The two NSX-T Edge nodes will route north-south traffic through Availability Zone 2 only if the connection to their BGP neighbors in Availability Zone 1 is lost, for example, if a failure of the top of the rack switch pair or in the availability zone occurs.

SDDC-MGMT-VI-SDN-056

Configure Availability Zone 2 neighbors to use the route maps as In and Out filters respectively.

Makes the path in and out of Availability Zone 2 less preferred because the AS path is longer. As a result, all traffic passes through Availability Zone 1.

The two NSX-T Edge nodes will route north-south traffic through Availability Zone 2 only if the connection to their BGP neighbors in Availability Zone 1 is lost, for example, if a failure of the top of the rack switch pair or in the availability zone occurs.

Load Balancers

The logical load balancer in NSX-T Data Center offers high-availability service for applications and distributes the network traffic load among multiple servers.

Because it is a stateful service, the load balancer is instantiated in a Tier-1 gateway.

Table 7. Design Decisions on Load Balancer Configuration

Decision ID

Design Decision

Design Justification

Design Implication

SDDC-MGMT-VI-SDN-057

Deploy a standalone Tier-1 gateway to support advanced stateful services such as load balancing for other management components.

Provides independence between north-south Tier-1 gateways to support advanced deployment scenarios.

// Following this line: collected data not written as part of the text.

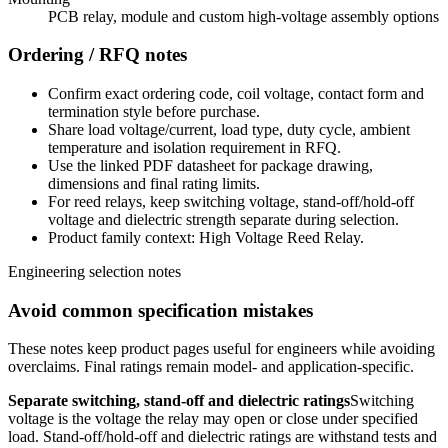
PCB relay, module and custom high-voltage assembly options
Ordering / RFQ notes
Confirm exact ordering code, coil voltage, contact form and
termination style before purchase.
Share load voltage/current, load type, duty cycle, ambient
temperature and isolation requirement in RFQ.
Use the linked PDF datasheet for package drawing,
dimensions and final rating limits.
For reed relays, keep switching voltage, stand-off/hold-off
voltage and dielectric strength separate during selection.
Product family context: High Voltage Reed Relay.
Engineering selection notes
Avoid common specification mistakes
These notes keep product pages useful for engineers while avoiding
overclaims. Final ratings remain model- and application-specific.
Separate switching, stand-off and dielectric ratings
Switching
voltage is the voltage the relay may open or close under specified
load. Stand-off/hold-off and dielectric ratings are withstand tests and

You must add a separate Tier-1 gateway.

SDDC-MGMT-VI-SDN-058

Connect the standalone Tier-1 gateway to the cross-region virtual network.

You connect the Tier-1 gateway manually to the networks it provides services on.

For information on the virtual network segment configuration, see Virtual Network Segment Design for NSX-T for the Management Domain.

You must connect the gateway to each network that requires load balancing.

SDDC-MGMT-VI-SDN-059

Configure the standalone Tier-1 gateway with static routes to the gateways of the networks it is connected to.

Because the Tier-1 gateway is standalone, it does not autoconfigure it routes and you must configure it manually with static routes.

You must configure the gateway for each network that requires load balancing.